GUNUNGKIDUL, iNews.id - Ketua DPRD DIY Nuryadi menyebut penggunaan aksara Jawa dan unggah-ungguh (sopan santun) mulai luntur dalam kehidupan masyarakat di Yogyakarta. Salah satunya dampak dari kemajuan tehnologi informasi yang mengakibatkan degradasi budaya Jawa tersebut.
Nuryadi mengatakan, saat ini sudah banyak masyarakat Yogyakarta yang tidak bisa menulis dan membaca aksara Jawa. Padahal aksara dan bahasa Jawa mencerminkan ungah-ungguh yang ada dalam tradisi budaya Jawa.
"Aksara dan Bahasa Jawa itu ada tingkatnya karena sudah masuk unggah-ungguh atau sopan santun," tuturnya paa Sosialisasi Perda Nomor 2 Tahun 2021 tentang Pemeliharaan dan Pengembangan Bahasa, Sastra dan Aksara Jawa di Sanggar Suryo Bawono, Playen ini berlangsung pada Sabtu (19/8/2023) kemarin.
Dia menyebut Bahasa Jawa ada tingkatannya mulai dari bahasa kasar alias ngoko, kemudian bahasa halus alias Kromo dan Bahasa Jawa sangat halus atau kromo hinggil. Tingkatan Bahasa Jawa ini akan disesuaikan dengan lawan bicara.

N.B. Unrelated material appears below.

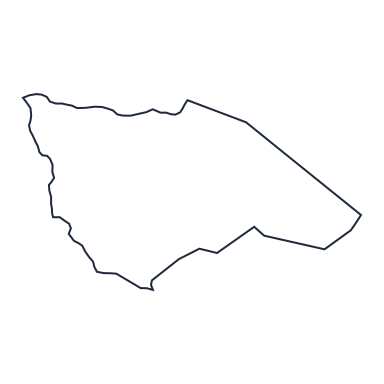 Barrocas, Bahia, Brazil (Robinson projection), rotated 90°
{"feature_id": "56859067B90596370727458", "entity_name": "Barrocas", "entity_type": "district", "adm_level": 2, "iso_a3": "BRA", "parent_name": "Brazil", "parent_adm1": "Bahia", "projection": "robinson", "projection_center": [-39.103, -11.527], "detail": "fine", "context": "isolated", "style": "outline", "palette": "slate", "viewbox_px": 384, "rotation_deg": 90, "n_neighbors": 0, "source": "geoboundaries", "source_scale": "gbopen_adm2", "svg_char_len": 1234}
<svg xmlns="http://www.w3.org/2000/svg" viewBox="0 0 384 384"><g transform="rotate(90 192 192)"><path d="M122.3,137.9L100.2,196.5L104.5,199.3L108.7,201.5L112.2,203.7L114.6,208.5L114.2,213.2L112.7,217.6L112.7,223.4L109.3,231.3L112.2,237.8L113.5,243.8L115.7,253.4L115.6,261.1L114.4,266.8L110.5,270.9L108.8,275.6L107.0,282.0L106.7,289.2L107.8,298.2L108.1,306.9L105.6,312.1L104.6,317.5L103.5,322.0L103.5,328.3L101.5,334.2L96.9,337.2L94.6,342.4L94.1,347.5L95.2,354.5L97.8,361.0L102.2,357.6L108.2,353.5L115.6,352.8L120.6,353.5L125.2,355.0L130.8,353.8L135.9,351.1L141.6,348.6L146.4,346.1L152.1,344.6L155.3,341.6L155.8,336.9L159.0,333.9L165.0,331.4L171.9,331.7L177.8,329.9L181.7,332.4L185.0,335.1L190.9,334.6L196.8,332.9L204.0,332.9L208.3,332.1L213.1,331.9L217.2,331.0L217.2,324.3L220.8,319.3L223.6,315.0L228.4,313.1L233.8,315.3L240.8,310.1L243.0,305.8L245.6,301.8L251.5,298.8L257.1,294.9L261.5,291.0L267.0,289.6L271.8,287.0L273.1,280.3L273.3,272.6L273.7,267.6L276.8,262.4L288.1,243.3L288.2,237.3L289.9,231.1L285.0,233.0L280.4,232.1L259.1,205.1L248.7,184.6L253.0,167.0L247.8,159.6L226.8,129.8L235.7,119.8L249.3,59.5L230.3,33.2L223.1,28.2L215.0,23.0L157.3,94.6L154.4,98.2L122.3,137.9Z" fill="none" stroke="#1e293b" stroke-width="2"/></g></svg>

Kondisi serupa juga ada dalam aksara Jawa yang memiliki berbagai tingkatan. Saat ini sangat jarang masyarakat DIY yang masih mengerti dan memahami aksara Jawa ini. Bahkan hanya sebagian kecilnya masyarakat DIY yang mampu membaca dan menulis aksara Jawa.

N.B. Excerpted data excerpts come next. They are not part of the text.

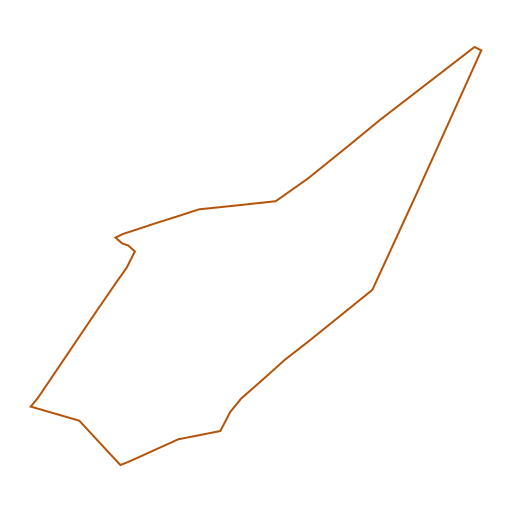 Retirolândia, Bahia, Brazil (orthographic projection)
{"feature_id": "56859067B68715919074839", "entity_name": "Retirolândia", "entity_type": "district", "adm_level": 2, "iso_a3": "BRA", "parent_name": "Brazil", "parent_adm1": "Bahia", "projection": "orthographic", "projection_center": [-39.434, -11.487], "detail": "fine", "context": "isolated", "style": "outline", "palette": "amber", "viewbox_px": 512, "rotation_deg": 0, "n_neighbors": 0, "source": "geoboundaries", "source_scale": "gbopen_adm2", "svg_char_len": 623}
<svg xmlns="http://www.w3.org/2000/svg" viewBox="0 0 512 512"><path d="M481.3,50.4L474.5,47.0L380.0,119.9L351.9,143.0L307.8,178.6L275.7,201.2L235.2,205.6L208.1,208.4L199.3,209.3L192.0,211.6L177.9,216.2L162.7,221.0L155.4,223.3L122.9,234.0L115.5,237.6L122.3,243.5L128.1,245.4L134.9,251.4L127.0,267.1L122.0,274.4L117.7,280.3L101.5,303.9L98.1,308.8L41.3,392.9L37.7,398.2L30.7,406.6L79.3,420.7L106.3,449.9L120.4,465.0L128.8,461.7L178.2,439.3L220.3,431.0L224.1,423.8L230.2,412.0L241.2,398.5L265.9,376.8L284.7,359.9L310.5,339.8L372.4,289.8L418.6,189.3L443.9,133.3L481.3,50.4Z" fill="none" stroke="#b45309" stroke-width="2"/></svg>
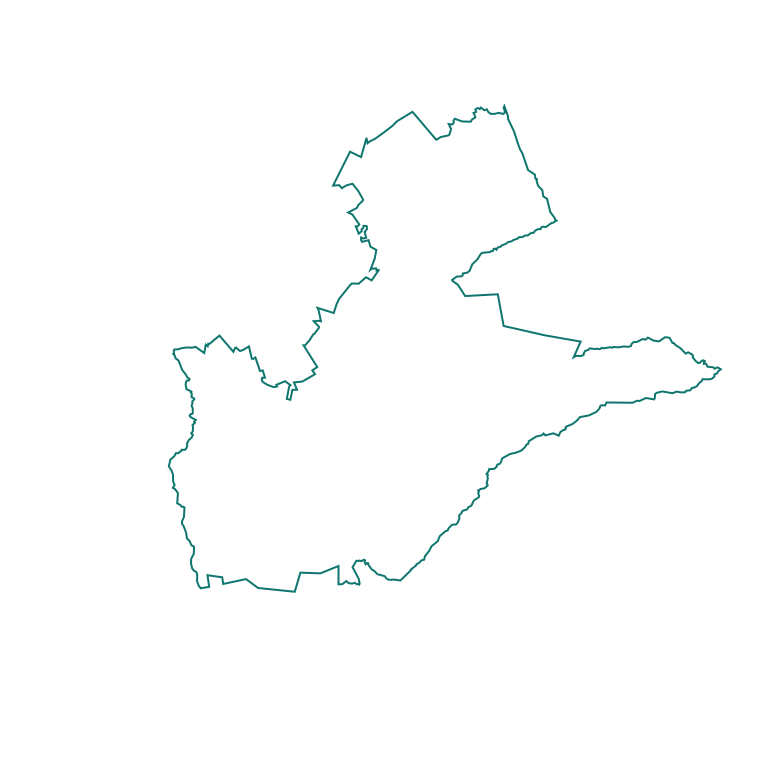 the district of Goromonzi, Mashonaland East, Zimbabwe, rotated 51°
{"feature_id": "62879985B13905566839040", "entity_name": "Goromonzi", "entity_type": "district", "adm_level": 2, "iso_a3": "ZWE", "parent_name": "Zimbabwe", "parent_adm1": "Mashonaland East", "projection": "albers", "projection_center": [31.401, -17.8], "detail": "fine", "context": "isolated", "style": "outline", "palette": "teal", "viewbox_px": 768, "rotation_deg": 51, "n_neighbors": 0, "source": "geoboundaries", "source_scale": "gbopen_adm2", "svg_char_len": 6165}
<svg xmlns="http://www.w3.org/2000/svg" viewBox="0 0 768 768"><g transform="rotate(51 384 384)"><path d="M243.8,115.6L244.7,117.3L247.7,118.2L249.2,119.7L249.2,121.3L245.6,124.1L243.6,128.1L241.2,131.1L238.2,131.8L235.3,131.2L234.4,133.7L230.1,134.8L230.6,136.5L228.6,137.3L228.0,140.1L230.5,141.2L229.7,143.9L233.4,144.7L234.3,145.5L233.8,148.8L234.7,151.6L229.1,158.1L222.4,162.0L223.0,164.1L224.8,165.4L225.3,167.0L225.1,167.8L222.7,170.1L228.0,171.4L231.4,176.2L231.2,177.8L227.8,184.5L227.1,189.7L190.4,190.6L188.0,208.4L188.7,214.7L188.4,226.6L187.8,236.8L186.5,242.5L186.5,245.3L181.7,242.7L193.2,259.0L182.1,264.2L197.8,298.7L201.3,293.7L205.3,293.5L206.0,288.3L208.5,282.5L217.6,282.5L227.6,284.2L228.3,285.4L228.7,291.4L230.1,294.1L228.2,303.9L232.5,301.9L244.5,302.8L244.8,305.6L243.8,306.7L251.3,309.0L251.2,305.1L249.6,304.0L249.8,302.1L248.2,300.4L250.4,298.1L252.8,299.5L253.7,303.4L259.1,305.8L258.2,308.2L255.7,309.6L257.8,311.3L259.7,311.6L262.5,305.5L268.8,308.1L275.0,305.6L280.8,312.4L286.6,322.5L286.6,320.5L287.9,319.6L288.9,317.5L290.8,317.7L291.6,317.0L291.6,318.1L292.5,317.4L295.7,328.4L289.7,330.8L290.1,340.5L285.7,345.7L285.8,348.0L289.5,365.0L292.0,370.4L297.2,378.4L283.0,387.8L285.3,388.3L295.6,393.5L293.6,395.2L291.0,399.1L298.7,398.5L299.5,399.5L301.2,406.7L300.9,407.8L303.1,414.1L304.3,421.0L303.3,422.2L328.8,425.2L328.3,431.1L333.0,431.4L330.7,445.9L326.1,453.0L333.7,455.2L330.9,458.9L337.3,466.7L334.4,468.9L326.3,459.3L326.1,457.4L319.6,459.1L316.9,468.1L318.6,468.6L317.0,471.7L311.1,475.2L305.9,477.0L303.3,476.0L302.5,474.8L304.2,472.5L297.2,469.7L295.8,472.2L282.4,467.2L282.2,469.9L281.2,470.8L269.8,465.3L268.8,472.4L267.7,475.2L262.5,476.1L262.3,477.2L264.2,480.8L242.8,481.4L243.0,494.6L242.1,495.2L243.7,497.2L241.3,497.8L246.8,504.2L236.5,507.1L235.0,510.3L231.6,514.2L228.8,518.7L227.7,521.7L225.4,525.0L225.4,526.1L228.5,528.2L228.2,528.8L230.4,528.8L232.9,529.8L236.5,528.9L246.0,532.0L252.5,532.1L254.6,532.7L257.7,532.0L258.5,533.1L257.3,535.0L257.9,536.7L259.7,538.6L263.7,540.7L268.6,538.5L269.0,539.5L270.5,539.4L273.0,541.8L275.5,540.7L276.5,541.0L276.9,544.0L278.4,544.9L279.8,547.2L282.6,548.0L286.4,551.1L286.5,552.1L285.7,553.4L286.3,555.0L287.8,555.2L293.5,552.9L293.7,555.2L295.2,555.4L295.4,558.7L297.4,559.6L300.6,562.6L301.0,564.9L303.3,564.6L304.6,567.2L304.7,570.9L306.1,574.3L307.8,575.5L309.5,577.8L309.9,580.1L307.8,582.7L308.6,583.6L308.1,585.8L308.5,587.1L306.8,589.3L308.2,592.5L308.3,597.5L312.5,603.0L317.5,603.6L321.7,605.0L326.8,609.1L330.7,610.3L331.9,613.4L334.4,612.5L339.2,612.9L346.6,619.8L349.9,618.4L352.0,618.5L353.3,617.1L354.4,616.8L361.4,623.1L363.6,627.4L365.5,628.9L368.1,629.1L374.9,631.3L380.0,634.3L383.5,633.9L387.8,635.1L391.0,634.1L396.2,638.6L398.6,644.0L402.0,646.9L406.5,649.1L409.2,649.2L412.2,648.2L414.8,649.3L419.6,653.4L424.4,655.0L427.4,655.0L431.6,647.5L421.5,641.5L432.4,631.4L438.2,634.8L448.8,614.0L463.3,610.2L489.3,584.1L478.0,567.7L491.1,552.6L496.8,533.9L511.0,545.4L513.3,542.5L513.5,537.3L516.6,536.7L518.9,534.6L520.3,531.7L522.7,531.1L523.3,529.7L524.3,529.5L523.9,528.6L519.3,526.2L506.6,523.7L504.0,516.7L505.6,515.1L505.7,514.2L507.7,512.9L507.7,510.4L509.2,509.7L510.7,511.4L512.6,511.7L512.6,509.6L513.2,509.1L514.7,509.9L520.2,510.2L523.8,509.1L527.5,508.9L533.8,504.4L536.7,504.5L539.3,503.4L542.4,499.2L547.0,494.9L545.7,480.4L545.1,480.0L545.2,473.3L544.5,472.1L545.1,469.2L544.6,465.9L545.8,463.4L543.5,460.4L542.3,454.4L540.0,449.1L540.0,441.3L537.3,436.2L537.1,429.0L537.9,426.7L536.9,425.0L536.2,420.3L537.1,418.1L538.5,416.7L538.4,414.9L536.3,410.3L533.5,408.5L533.0,404.7L532.0,403.0L533.8,398.2L532.8,396.2L533.5,392.6L531.1,387.5L531.6,381.3L531.0,380.5L528.2,379.6L527.1,377.8L526.1,377.8L526.4,374.8L528.3,371.7L528.1,367.4L527.6,366.9L526.1,367.0L522.6,362.6L520.9,361.9L519.9,360.4L518.4,360.9L517.5,357.2L516.3,355.9L519.3,351.8L519.2,348.8L518.0,346.7L518.9,344.1L517.9,341.4L516.5,339.7L516.3,338.0L517.7,330.3L520.8,323.7L522.2,318.8L521.7,313.8L520.8,311.6L521.2,309.5L519.6,307.6L520.6,298.9L523.2,293.4L522.9,291.1L525.5,290.9L529.0,283.3L534.1,280.7L532.4,277.3L532.5,274.3L533.4,271.8L533.2,271.0L531.9,270.2L531.8,269.2L533.8,262.3L533.8,256.4L533.0,252.6L537.4,244.5L539.3,236.5L538.7,232.2L537.2,229.7L537.2,228.7L539.8,225.6L538.4,222.7L555.1,202.5L556.2,197.9L558.0,196.2L559.7,189.3L565.9,183.8L565.3,182.3L562.4,179.6L562.4,177.8L564.9,172.4L572.6,165.7L574.1,161.4L578.0,157.9L579.9,155.0L579.4,153.4L581.6,150.1L580.9,147.0L582.0,145.2L582.6,142.0L581.5,138.1L581.7,135.5L580.7,133.5L585.4,127.8L586.3,125.6L586.2,122.6L584.5,121.2L585.4,118.5L584.5,116.5L584.5,113.0L580.9,114.4L580.2,117.5L578.5,117.4L574.1,121.7L571.2,121.0L570.1,121.6L569.6,122.8L568.6,122.0L568.2,120.3L566.6,120.9L566.0,122.2L566.2,125.4L565.4,126.7L561.7,127.4L557.4,127.2L556.2,125.9L554.8,126.0L550.8,127.7L550.3,130.4L542.7,131.1L537.0,133.0L534.8,132.9L533.8,134.0L527.9,133.0L525.1,135.4L524.5,136.4L524.0,142.9L523.4,144.0L519.9,147.2L514.0,149.7L514.2,152.8L511.9,154.6L510.4,161.1L508.5,163.7L508.7,166.4L509.9,168.1L508.9,170.7L505.5,174.3L503.4,178.3L499.7,182.3L499.6,183.5L497.6,185.4L494.3,191.1L492.9,192.1L492.9,193.8L492.3,195.0L490.9,195.8L489.6,198.0L485.8,201.7L486.1,203.6L484.9,207.0L486.1,209.8L487.0,210.4L487.0,211.3L485.7,214.0L483.0,216.9L482.6,219.8L474.8,204.5L447.0,228.7L414.2,254.5L385.9,239.1L366.7,265.6L353.6,264.1L346.8,265.9L346.0,265.6L346.3,259.9L349.1,255.9L349.1,254.4L347.7,253.2L349.9,249.2L349.9,246.2L346.5,240.0L346.0,233.3L343.9,227.2L343.8,225.3L348.1,218.7L348.1,217.5L349.1,215.7L348.1,214.0L348.6,212.5L350.4,212.2L349.5,209.7L350.6,207.4L350.4,205.6L351.9,200.3L351.7,198.6L353.5,194.8L353.4,193.4L355.1,188.5L354.8,186.8L356.9,184.0L357.3,181.0L358.9,179.0L359.3,174.4L360.7,172.6L359.9,170.2L360.7,166.6L362.2,164.9L361.3,162.9L361.9,161.2L363.9,159.5L364.3,152.4L365.1,151.1L365.6,147.1L363.8,147.6L362.8,146.9L354.9,146.5L342.8,140.8L338.3,142.1L333.0,139.0L326.9,139.5L322.4,137.7L321.0,136.2L319.7,137.1L316.2,135.0L308.4,137.4L291.8,131.3L287.2,130.6L280.1,128.1L269.6,124.0L256.1,120.8L253.9,119.1L243.8,115.6Z" fill="none" stroke="#0f766e" stroke-width="2"/></g></svg>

"Ini mengundang keprihatian semua pihak. Saya kira kurikulum di sekolah yang harus diperbaiki," tutur dia.
Nuryadi mengatakan, pemerintah berkewajiban untuk melestarikan aksara Jawa ini. Kurikulum pendidikan harus dievaluasi agar aksara Jawa ini tidak punah. Siswa dari luar DIY juga harus turut serta mempelajari Aksara Jawa.